### EXERCISE DETAILS
Only one stretch of the records below is wanted: the lines from the one holding "Y293370D01*" through the one holding "X940821D01*". Return it exactly, both ends included.

### DATA PROVIDED
* * * *

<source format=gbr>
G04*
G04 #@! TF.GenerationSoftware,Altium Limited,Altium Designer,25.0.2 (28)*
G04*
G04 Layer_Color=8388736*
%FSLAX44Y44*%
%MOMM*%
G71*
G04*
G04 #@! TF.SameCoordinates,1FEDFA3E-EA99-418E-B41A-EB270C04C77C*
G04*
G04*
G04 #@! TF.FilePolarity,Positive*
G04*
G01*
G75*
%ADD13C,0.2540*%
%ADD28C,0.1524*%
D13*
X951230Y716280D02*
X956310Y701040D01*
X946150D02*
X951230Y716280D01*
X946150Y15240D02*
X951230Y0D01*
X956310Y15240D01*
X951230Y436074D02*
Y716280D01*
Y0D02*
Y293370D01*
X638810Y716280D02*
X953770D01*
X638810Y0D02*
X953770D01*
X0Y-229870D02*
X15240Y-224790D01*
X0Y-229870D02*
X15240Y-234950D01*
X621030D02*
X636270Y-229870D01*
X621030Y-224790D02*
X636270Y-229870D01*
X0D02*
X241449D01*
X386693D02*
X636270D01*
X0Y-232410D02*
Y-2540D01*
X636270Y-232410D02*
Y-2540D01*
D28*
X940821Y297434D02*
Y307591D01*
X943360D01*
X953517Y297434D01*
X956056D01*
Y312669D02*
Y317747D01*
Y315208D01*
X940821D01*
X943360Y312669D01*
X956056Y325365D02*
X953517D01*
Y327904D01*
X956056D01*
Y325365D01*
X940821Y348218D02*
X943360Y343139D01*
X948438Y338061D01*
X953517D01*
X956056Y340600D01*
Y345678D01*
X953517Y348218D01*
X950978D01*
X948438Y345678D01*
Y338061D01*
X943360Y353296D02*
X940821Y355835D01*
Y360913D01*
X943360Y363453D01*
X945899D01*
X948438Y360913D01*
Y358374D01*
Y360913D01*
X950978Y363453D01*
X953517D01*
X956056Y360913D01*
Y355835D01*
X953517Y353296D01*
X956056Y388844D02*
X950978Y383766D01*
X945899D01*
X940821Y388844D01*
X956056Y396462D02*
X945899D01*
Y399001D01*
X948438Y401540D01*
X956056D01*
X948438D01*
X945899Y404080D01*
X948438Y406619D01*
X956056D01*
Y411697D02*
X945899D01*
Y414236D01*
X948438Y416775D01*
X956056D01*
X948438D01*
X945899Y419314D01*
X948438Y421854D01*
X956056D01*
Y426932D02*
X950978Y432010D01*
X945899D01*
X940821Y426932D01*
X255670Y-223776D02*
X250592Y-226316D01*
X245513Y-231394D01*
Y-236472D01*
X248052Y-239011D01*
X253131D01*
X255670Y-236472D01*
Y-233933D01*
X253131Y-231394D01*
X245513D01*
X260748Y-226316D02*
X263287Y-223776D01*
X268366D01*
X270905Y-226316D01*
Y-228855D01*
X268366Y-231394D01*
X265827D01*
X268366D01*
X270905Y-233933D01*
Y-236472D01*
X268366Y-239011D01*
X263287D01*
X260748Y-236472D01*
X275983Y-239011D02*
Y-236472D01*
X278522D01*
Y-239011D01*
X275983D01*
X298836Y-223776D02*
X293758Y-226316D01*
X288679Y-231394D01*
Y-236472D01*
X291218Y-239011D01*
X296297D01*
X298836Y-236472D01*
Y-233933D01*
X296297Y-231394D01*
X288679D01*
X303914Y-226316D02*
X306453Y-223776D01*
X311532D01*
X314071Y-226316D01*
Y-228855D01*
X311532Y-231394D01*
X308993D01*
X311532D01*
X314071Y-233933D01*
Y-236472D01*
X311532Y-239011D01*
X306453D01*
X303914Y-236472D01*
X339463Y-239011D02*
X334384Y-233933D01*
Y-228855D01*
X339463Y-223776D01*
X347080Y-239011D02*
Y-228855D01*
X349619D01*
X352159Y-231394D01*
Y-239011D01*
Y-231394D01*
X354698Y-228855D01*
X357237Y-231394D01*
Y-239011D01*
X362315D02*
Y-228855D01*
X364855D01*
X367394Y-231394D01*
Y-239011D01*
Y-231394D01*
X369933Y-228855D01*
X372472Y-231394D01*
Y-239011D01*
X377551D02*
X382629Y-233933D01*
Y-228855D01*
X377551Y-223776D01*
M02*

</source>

* * * *

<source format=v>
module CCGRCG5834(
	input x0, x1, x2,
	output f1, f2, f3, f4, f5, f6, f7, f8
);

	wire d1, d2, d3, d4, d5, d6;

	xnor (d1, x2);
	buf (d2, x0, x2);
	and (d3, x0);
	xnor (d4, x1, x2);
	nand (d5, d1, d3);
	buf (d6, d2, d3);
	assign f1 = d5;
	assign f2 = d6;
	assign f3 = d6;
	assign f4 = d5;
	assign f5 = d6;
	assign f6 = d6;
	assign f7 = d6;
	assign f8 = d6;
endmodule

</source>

* * * *

### EXPECTED ANSWER
Y293370D01*
X638810Y716280D02*
X953770D01*
X638810Y0D02*
X953770D01*
X0Y-229870D02*
X15240Y-224790D01*
X0Y-229870D02*
X15240Y-234950D01*
X621030D02*
X636270Y-229870D01*
X621030Y-224790D02*
X636270Y-229870D01*
X0D02*
X241449D01*
X386693D02*
X636270D01*
X0Y-232410D02*
Y-2540D01*
X636270Y-232410D02*
Y-2540D01*
D28*
X940821Y297434D02*
Y307591D01*
X943360D01*
X953517Y297434D01*
X956056D01*
Y312669D02*
Y317747D01*
Y315208D01*
X940821D01*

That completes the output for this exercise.